The goal of a tarot reading is to tell you what you already know. Art therapy does the same, using creative practice to unlock feelings or memories and enable us to move forward – and with tests like the inkblots or interpreting a surrealist work, we decode and add richness to our subconscious. By turning to Rorschach, Dali, and tarot, we set the parameters for exploring our internal world with external stimulation, and allow ourselves to analyse not only what we think, but why we think the way we do. We see not just images, but the composition they create together, and how that fits in to our preconceived conception of the world.

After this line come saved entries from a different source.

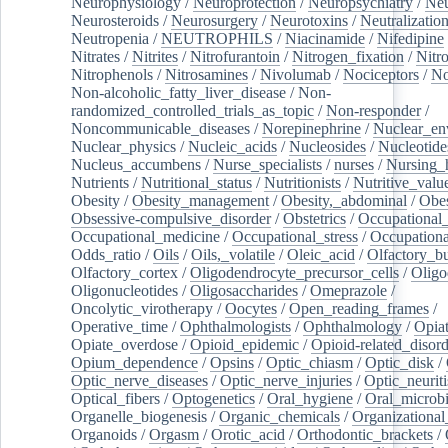
Neurophysiology
/
Neuroprotection
/
Neuropsychiatry
/
Neu
Neurosteroids
/
Neurosurgery
/
Neurotoxins
/
Neutralization
Neutropenia
/
NEUTROPHILS
/
Niacinamide
/
Nifedipine
Nitrates
/
Nitrites
/
Nitrofurantoin
/
Nitrogen_fixation
/
Nitr
Nitrophenols
/
Nitrosamines
/
Nivolumab
/
Nociceptors
/
N
Non-alcoholic_fatty_liver_disease
/
Non-
randomized_controlled_trials_as_topic
/
Non-responder
/
Noncommunicable_diseases
/
Norepinephrine
/
Nuclear_en
Nuclear_physics
/
Nucleic_acids
/
Nucleosides
/
Nucleotide
Nucleus_accumbens
/
Nurse_specialists
/
nurses
/
Nursing_
Nutrients
/
Nutritional_status
/
Nutritionists
/
Nutritive_valu
Obesity
/
Obesity_management
/
Obesity,_abdominal
/
Obes
Obsessive-compulsive_disorder
/
Obstetrics
/
Occupational_
Occupational_medicine
/
Occupational_stress
/
Occupationa
Odds_ratio
/
Oils
/
Oils,_volatile
/
Oleic_acid
/
Olfactory_b
Olfactory_cortex
/
Oligodendrocyte_precursor_cells
/
Oligo
Oligonucleotides
/
Oligosaccharides
/
Omeprazole
/
Oncolytic_virotherapy
/
Oocytes
/
Open_reading_frames
/
Operative_time
/
Ophthalmologists
/
Ophthalmology
/
Opiat
Opiate_overdose
/
Opioid_epidemic
/
Opioid-related_disord
Opium_dependence
/
Opsins
/
Optic_chiasm
/
Optic_disk
/
Optic_nerve_diseases
/
Optic_nerve_injuries
/
Optic_neuriti
Optical_fibers
/
Optogenetics
/
Oral_hygiene
/
Oral_microb
Organelle_biogenesis
/
Organic_chemicals
/
Organizational
Organoids
/
Orgasm
/
Orotic_acid
/
Orthodontic_brackets
/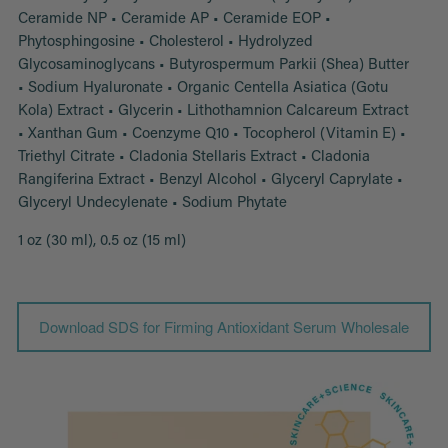
Ceramide NP • Ceramide AP • Ceramide EOP •
Phytosphingosine • Cholesterol • Hydrolyzed
Glycosaminoglycans • Butyrospermum Parkii (Shea) Butter
• Sodium Hyaluronate • Organic Centella Asiatica (Gotu
Kola) Extract • Glycerin • Lithothamnion Calcareum Extract
• Xanthan Gum • Coenzyme Q10 • Tocopherol (Vitamin E) •
Triethyl Citrate • Cladonia Stellaris Extract • Cladonia
Rangiferina Extract • Benzyl Alcohol • Glyceryl Caprylate •
Glyceryl Undecylenate • Sodium Phytate
1 oz (30 ml), 0.5 oz (15 ml)
Download SDS for Firming Antioxidant Serum Wholesale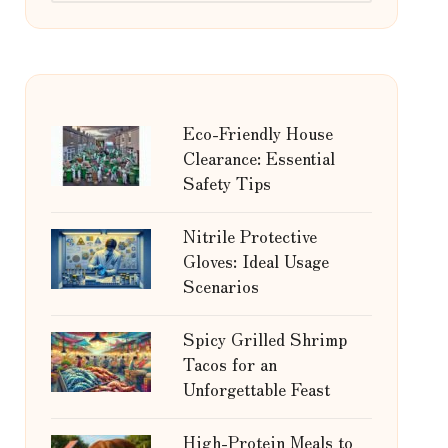
Eco-Friendly House
Clearance: Essential
Safety Tips
Nitrile Protective
Gloves: Ideal Usage
Scenarios
Spicy Grilled Shrimp
Tacos for an
Unforgettable Feast
High-Protein Meals to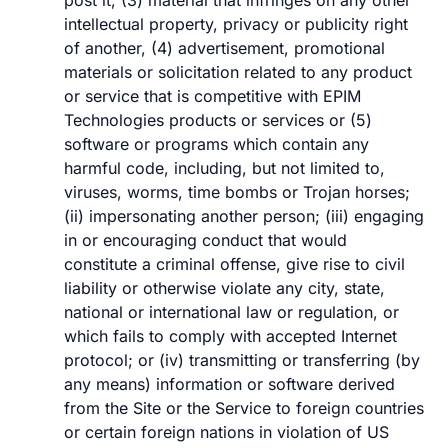
post it, (3) material that infringes on any other
intellectual property, privacy or publicity right
of another, (4) advertisement, promotional
materials or solicitation related to any product
or service that is competitive with EPIM
Technologies products or services or (5)
software or programs which contain any
harmful code, including, but not limited to,
viruses, worms, time bombs or Trojan horses;
(ii) impersonating another person; (iii) engaging
in or encouraging conduct that would
constitute a criminal offense, give rise to civil
liability or otherwise violate any city, state,
national or international law or regulation, or
which fails to comply with accepted Internet
protocol; or (iv) transmitting or transferring (by
any means) information or software derived
from the Site or the Service to foreign countries
or certain foreign nations in violation of US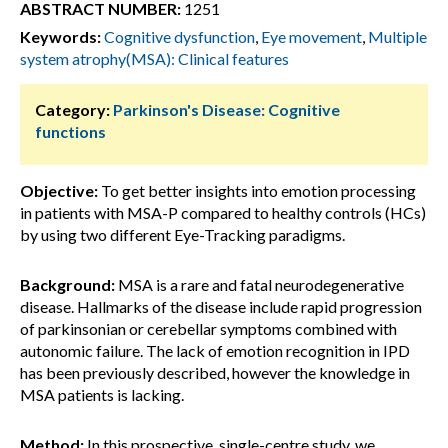
ABSTRACT NUMBER:
1251
Keywords:
Cognitive dysfunction
,
Eye movement
,
Multiple
system atrophy(MSA): Clinical features
Category:
Parkinson's Disease: Cognitive
functions
Objective:
To get better insights into emotion processing
in patients with MSA-P compared to healthy controls (HCs)
by using two different Eye-Tracking paradigms.
Background:
MSA is a rare and fatal neurodegenerative
disease. Hallmarks of the disease include rapid progression
of parkinsonian or cerebellar symptoms combined with
autonomic failure. The lack of emotion recognition in IPD
has been previously described, however the knowledge in
MSA patients is lacking.
Method:
In this prospective, single-centre study, we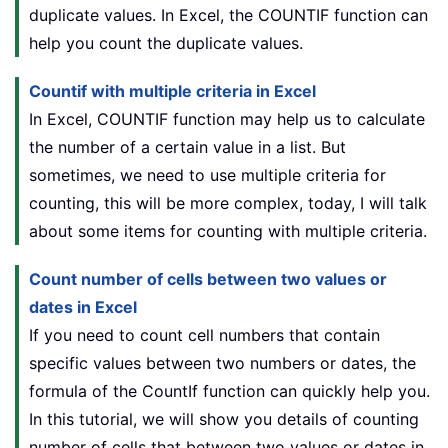
duplicate values. In Excel, the COUNTIF function can
help you count the duplicate values.
Countif with multiple criteria in Excel
In Excel, COUNTIF function may help us to calculate
the number of a certain value in a list. But
sometimes, we need to use multiple criteria for
counting, this will be more complex, today, I will talk
about some items for counting with multiple criteria.
Count number of cells between two values or
dates in Excel
If you need to count cell numbers that contain
specific values between two numbers or dates, the
formula of the CountIf function can quickly help you.
In this tutorial, we will show you details of counting
number of cells that between two values or dates in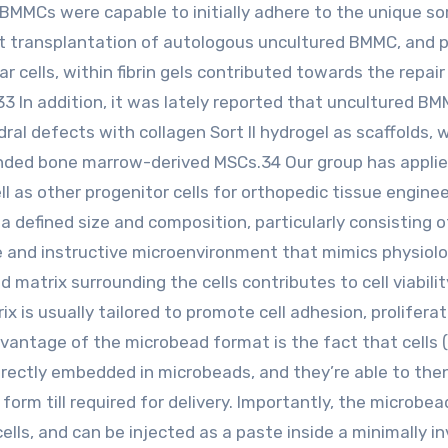
 BMMCs were capable to initially adhere to the unique so
 transplantation of autologous uncultured BMMC, and p
 cells, within fibrin gels contributed towards the repair
.33 In addition, it was lately reported that uncultured B
dral defects with collagen Sort II hydrogel as scaffolds, 
anded bone marrow-derived MSCs.34 Our group has appli
 as other progenitor cells for orthopedic tissue enginee
 defined size and composition, particularly consisting o
e and instructive microenvironment that mimics physiolo
 matrix surrounding the cells contributes to cell viabilit
 is usually tailored to promote cell adhesion, proliferat
vantage of the microbead format is the fact that cells (
irectly embedded in microbeads, and they’re able to the
orm till required for delivery. Importantly, the microbe
ells, and can be injected as a paste inside a minimally i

A dream cannot tell the future any more than the stars can, but it can anticipate our reactions and explain anything that passes through our mind, and through embracing the artistic path of Smith, Dali, and Rorschach, we can understand the ‘inner self’ that, although it may not show up in costume, is ever-present and guides us through life.

To-Do:

· Go to Weimar – I have wanted to since I first got here, and a colleague told me that the museums there are open now. Goethe’s house, here I come!!

· Send mail to friends – I’ve had some letters on my desk for months that I want to respond to

· Make a plan to return school keys and English text book

Today’s Culture:

· Several years ago I bought a book on Rorschach himself and the test he created, after hearing about it in a programme on the radio which, in all honestly, I have not yet got around to reading (postgrad life does not leave space for non-fiction pleasure-reading), but it remains on my list.

· The New Yorker and American Vogue – I finally found a small stack of international magazines for sale in my little German town and am thrilled to be able to read something cultural without the aid of a dictionary.

· Gilmore Girls – I started watching it during the pandemic and now I’m on the last season. I’m hoping to finish it before I get home.